I’ve got one more grad school project due this semester, and it’s a doozy: the unit plan. I’ve gotta come up with a plan for an entire semester’s worth of learnin’ (that’s 90 days) and twenty detailed lesson plans on one specific unit. It’s essentially what I should have already done for myself back in January. Again, I’m an idiot.
I’ve been holed up in the Marietta library for four hours now working on this thing, making realization after realization that I’ve been a lazy sack of Bad Teacher all semester. Had I done this assignment from the get-go, I would’ve had a thousand fewer problems at school. Sitting down to map out a semester allows a teacher, most importantly, to see that end goal that seems so far away when he’s taking things day by day. In other words: this is where I need students to go with this unit, so here’s all the stuff I have to do to get them there.

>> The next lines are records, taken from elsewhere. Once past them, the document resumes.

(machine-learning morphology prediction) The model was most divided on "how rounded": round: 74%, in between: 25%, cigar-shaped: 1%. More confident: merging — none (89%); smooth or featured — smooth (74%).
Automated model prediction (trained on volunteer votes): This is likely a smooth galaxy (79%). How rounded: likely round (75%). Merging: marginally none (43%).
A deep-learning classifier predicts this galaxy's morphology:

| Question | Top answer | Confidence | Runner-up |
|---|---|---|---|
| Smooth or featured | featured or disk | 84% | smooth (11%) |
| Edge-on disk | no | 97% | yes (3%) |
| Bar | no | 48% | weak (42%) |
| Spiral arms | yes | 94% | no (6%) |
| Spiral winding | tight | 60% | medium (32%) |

If this makes complete sense to you, congratulations. You’re a competent and proactive individual, but this grad school project is just now making me realize how I’ve got to function in the future. Overwhelmed with grad school and hindered by my own laziness, I tried getting through teaching without a long-term game plan. Now I see just how difficult but entirely necessary it is to get a plan laid out ahead of time.

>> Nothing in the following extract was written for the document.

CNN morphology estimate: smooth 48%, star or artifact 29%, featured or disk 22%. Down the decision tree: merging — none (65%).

Last semester, I was student-teaching with a mentor teacher who seemed to operate day-to-day. She had more experience, of course, and never had the behavior problems I’m having now (though her students were genius angels–genigels?). But she’d come in some days and would really have no idea what she was going to teach her students. It wasn’t every day, but it happened. And she didn’t get fired. Again, fine teacher overall, but this wasn’t a great lesson to learn for an upcoming teacher with some procrastination issues to begin with.
I pass the blame to no one, though. Call it hindsight or learning from my own mistakes, but I needed to figure this stuff out on my own. My students and I suffered for it these past few months, and I’m suffering for it now as I stare at this not-even-close-to-finished unit plan, but at least I’m coming out smarter.